Jefferson County is a county located in the U.S. state of Ohio. As of the 2020 census, the population was 65,249. Its county seat is Steubenville. The county is named for Thomas Jefferson, who was vice president at the time of its creation.
Jefferson County is part of the Weirton-Steubenville, WV-OH Metropolitan Statistical Area, which is also included in the Pittsburgh-New Castle-Weirton, PA-WV-OH Combined Statistical Area.
Jefferson County was organized on July 29, 1797, by proclamation of Governor Arthur St. Clair, six years before Ohio was granted statehood. Its boundaries were originally quite large, including all of northeastern Ohio east of the Cuyahoga River, but it was divided and redrawn several times before assuming its present-day boundaries in 1833, after the formation of neighboring Carroll County.
In 1786, the United States built Fort Steuben to protect the government surveyors mapping the land west of the Ohio River. When the surveyors completed their task a few years later, the fort was abandoned. In the meantime, settlers had built homes around the fort; they named their settlement La Belle. When the county was created in 1797, La Belle was selected as the County seat. The town was subsequently renamed Steubenville, in honor of the abandoned fort.

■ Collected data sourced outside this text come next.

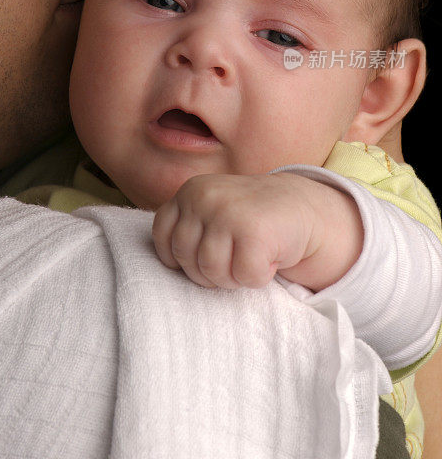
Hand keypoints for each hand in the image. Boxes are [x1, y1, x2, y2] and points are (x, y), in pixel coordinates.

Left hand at [152, 172, 362, 290]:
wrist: (303, 207)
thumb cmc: (251, 219)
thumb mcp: (211, 212)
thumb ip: (186, 228)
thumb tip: (167, 266)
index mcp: (189, 191)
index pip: (163, 239)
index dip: (183, 258)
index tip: (208, 253)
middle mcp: (203, 196)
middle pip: (186, 260)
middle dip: (211, 271)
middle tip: (236, 256)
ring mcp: (227, 211)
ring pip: (212, 272)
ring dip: (235, 276)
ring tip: (250, 256)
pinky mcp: (254, 231)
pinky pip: (244, 276)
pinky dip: (259, 276)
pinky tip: (269, 256)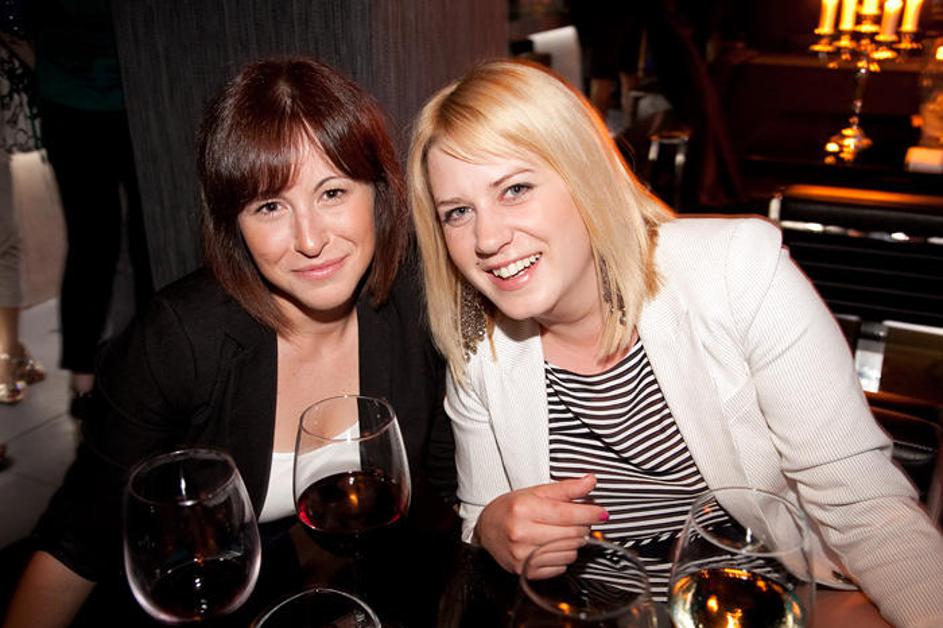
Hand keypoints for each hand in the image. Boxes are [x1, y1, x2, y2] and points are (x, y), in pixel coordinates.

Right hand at [474, 474, 607, 573]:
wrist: (486, 529)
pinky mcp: (525, 572)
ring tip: (562, 532)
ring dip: (574, 542)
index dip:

During the first half of the nineteenth century, Steubenville was primarily a port town, and the rest of the county consisted of small villages and farms. However, in 1856, Frazier, Kilgore and Company erected a rolling mill (the forerunner of steel mills) and the Steubenville Coal and Mining Company sank a coal shaft, resulting in Jefferson County becoming one of the leading centers of the new Industrial Revolution.